Input: head = [1, 3] Output: [3, 1]Copy the code

Example 2:

Input: head = [1, 3, 4, 6, 9]Copy the code

Example 3:

Input: head = [] Output: []Copy the code

Solution method (I) : double pointer iteration method

Train of thought
  • We first define two Pointers, curr and prev, where curr refers to the current node with an initial value of head and prev refers to its previous node with an initial value of NULL. Go one step at a time until Curr gets to the end of the list, using next to save the next node from the current node
  • At each step, curr’s next points to Prev, thus completing a reversal
  • Assign the next node of the current node to the current node, and assign the updated current node to its previous node prev, that is, prev points to curr, and curr points to the next node of curr
code
function reverseList(head) {
  let curr = head;       // The current node is curr
  let prev = null;       // Prev is the previous node of the current node
  while(curr) {
    // Save the next node of the current node to next
    const next = curr.next;
    curr.next = prev;
    // Update the prev node iteratively
    prev = curr;
    // Update the curr node iteratively
    curr = prev;
  }
  return prev;
}
Copy the code
Complexity analysis

Time complexity O(n), space complexity O(1)

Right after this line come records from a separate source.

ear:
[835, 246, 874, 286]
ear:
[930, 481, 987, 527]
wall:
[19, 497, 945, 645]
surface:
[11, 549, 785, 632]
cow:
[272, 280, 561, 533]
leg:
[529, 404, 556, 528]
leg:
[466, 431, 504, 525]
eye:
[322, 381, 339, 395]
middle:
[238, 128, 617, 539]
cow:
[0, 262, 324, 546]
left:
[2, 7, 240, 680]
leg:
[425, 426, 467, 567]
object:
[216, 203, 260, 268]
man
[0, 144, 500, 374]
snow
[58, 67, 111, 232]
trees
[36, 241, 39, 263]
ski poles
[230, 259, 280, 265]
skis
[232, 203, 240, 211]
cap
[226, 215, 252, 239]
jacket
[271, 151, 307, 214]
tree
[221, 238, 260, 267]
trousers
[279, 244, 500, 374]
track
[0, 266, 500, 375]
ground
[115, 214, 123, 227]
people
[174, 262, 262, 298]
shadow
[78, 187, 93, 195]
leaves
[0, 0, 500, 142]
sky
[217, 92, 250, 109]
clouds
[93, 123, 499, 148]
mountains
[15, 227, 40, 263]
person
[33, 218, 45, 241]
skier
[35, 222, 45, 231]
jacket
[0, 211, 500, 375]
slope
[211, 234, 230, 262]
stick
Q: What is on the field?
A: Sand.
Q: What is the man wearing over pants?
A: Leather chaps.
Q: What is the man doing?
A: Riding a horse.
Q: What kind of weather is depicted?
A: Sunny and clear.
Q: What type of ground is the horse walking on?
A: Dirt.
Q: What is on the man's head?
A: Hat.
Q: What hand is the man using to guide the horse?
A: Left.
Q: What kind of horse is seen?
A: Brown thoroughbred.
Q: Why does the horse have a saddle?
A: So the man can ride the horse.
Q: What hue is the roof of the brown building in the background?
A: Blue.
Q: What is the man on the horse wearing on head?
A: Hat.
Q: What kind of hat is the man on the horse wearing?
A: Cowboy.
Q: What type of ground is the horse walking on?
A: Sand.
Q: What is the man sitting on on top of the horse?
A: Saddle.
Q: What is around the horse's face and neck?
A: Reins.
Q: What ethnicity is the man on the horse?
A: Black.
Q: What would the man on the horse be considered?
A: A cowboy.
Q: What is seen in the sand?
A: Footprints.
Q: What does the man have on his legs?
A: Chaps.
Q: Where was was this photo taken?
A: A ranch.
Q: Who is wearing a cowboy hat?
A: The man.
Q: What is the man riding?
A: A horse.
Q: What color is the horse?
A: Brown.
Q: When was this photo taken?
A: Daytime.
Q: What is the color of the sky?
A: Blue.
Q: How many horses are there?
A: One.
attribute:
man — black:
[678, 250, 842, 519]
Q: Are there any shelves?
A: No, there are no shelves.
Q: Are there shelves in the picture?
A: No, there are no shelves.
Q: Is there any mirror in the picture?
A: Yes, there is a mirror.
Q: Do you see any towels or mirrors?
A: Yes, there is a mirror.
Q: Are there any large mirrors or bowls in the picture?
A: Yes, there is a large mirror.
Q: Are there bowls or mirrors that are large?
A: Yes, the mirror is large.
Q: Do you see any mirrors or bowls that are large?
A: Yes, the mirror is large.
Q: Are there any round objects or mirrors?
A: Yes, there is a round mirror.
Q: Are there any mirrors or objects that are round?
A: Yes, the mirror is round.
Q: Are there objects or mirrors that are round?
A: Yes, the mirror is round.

Solution method (2) : recursive method

Train of thought
  • Recursively to the last node in the list
  • The next pointer of the next node of the current node points to the current node. Since the inversion should not point to the right, we need to break the next pointer of the current node to null
  • Returns the current node until the recursion ends
code
var reverseList = function(head) {
  Head ==null; head==null; head==null
  Next ==null; return the last element of the list
  if(head==null || head.next==null) {
    return head;
  }
  const newHead = reverseList(head.next);
  head.next.next = head;
  head.next = null
  return newHead;
}
Copy the code
Complexity analysis

Time complexity and space complexity are both O(n).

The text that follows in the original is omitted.